### [Data shown]
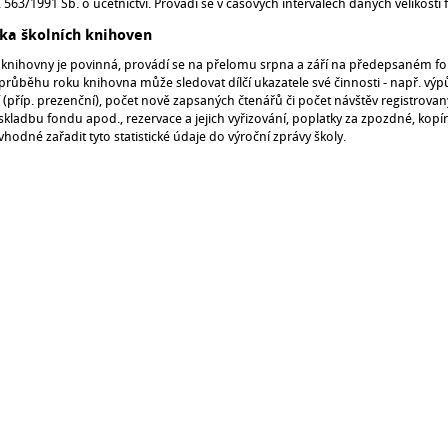
 563/1991 Sb. o účetnictví. Provádí se v časových intervalech daných velikostí
ika školních knihoven
ka knihovny je povinná, provádí se na přelomu srpna a září na předepsaném f
průběhu roku knihovna může sledovat dílčí ukazatele své činnosti - např. výp
 (příp. prezenční), počet nově zapsaných čtenářů či počet návštěv registrova
skladbu fondu apod., rezervace a jejich vyřizování, poplatky za zpozdné, kopí
vhodné zařadit tyto statistické údaje do výroční zprávy školy.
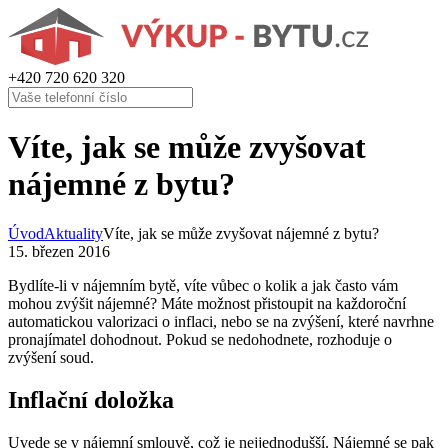
+420
720 620 320
Víte, jak se může zvyšovat
nájemné z bytu?
Úvod
Aktuality
Víte, jak se může zvyšovat nájemné z bytu?
15. březen 2016
Bydlíte-li v nájemním bytě, víte vůbec o kolik a jak často vám
mohou zvýšit nájemné? Máte možnost přistoupit na každoroční
automatickou valorizaci o inflaci, nebo se na zvýšení, které navrhne
pronajímatel dohodnout. Pokud se nedohodnete, rozhoduje o
zvýšení soud.
Inflační doložka
Uvede se v nájemní smlouvě, což je nejjednodušší. Nájemné se pak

### [What you should do]
Word-for-word output of the material above is needed, with the pictures left out.

### [Response to the task]
 563/1991 Sb. o účetnictví. Provádí se v časových intervalech daných velikostí
ika školních knihoven
ka knihovny je povinná, provádí se na přelomu srpna a září na předepsaném f
průběhu roku knihovna může sledovat dílčí ukazatele své činnosti - např. výp
 (příp. prezenční), počet nově zapsaných čtenářů či počet návštěv registrova
skladbu fondu apod., rezervace a jejich vyřizování, poplatky za zpozdné, kopí
vhodné zařadit tyto statistické údaje do výroční zprávy školy.
+420
720 620 320
Víte, jak se může zvyšovat
nájemné z bytu?
Úvod
Aktuality
Víte, jak se může zvyšovat nájemné z bytu?
15. březen 2016
Bydlíte-li v nájemním bytě, víte vůbec o kolik a jak často vám
mohou zvýšit nájemné? Máte možnost přistoupit na každoroční
automatickou valorizaci o inflaci, nebo se na zvýšení, které navrhne
pronajímatel dohodnout. Pokud se nedohodnete, rozhoduje o
zvýšení soud.
Inflační doložka
Uvede se v nájemní smlouvě, což je nejjednodušší. Nájemné se pak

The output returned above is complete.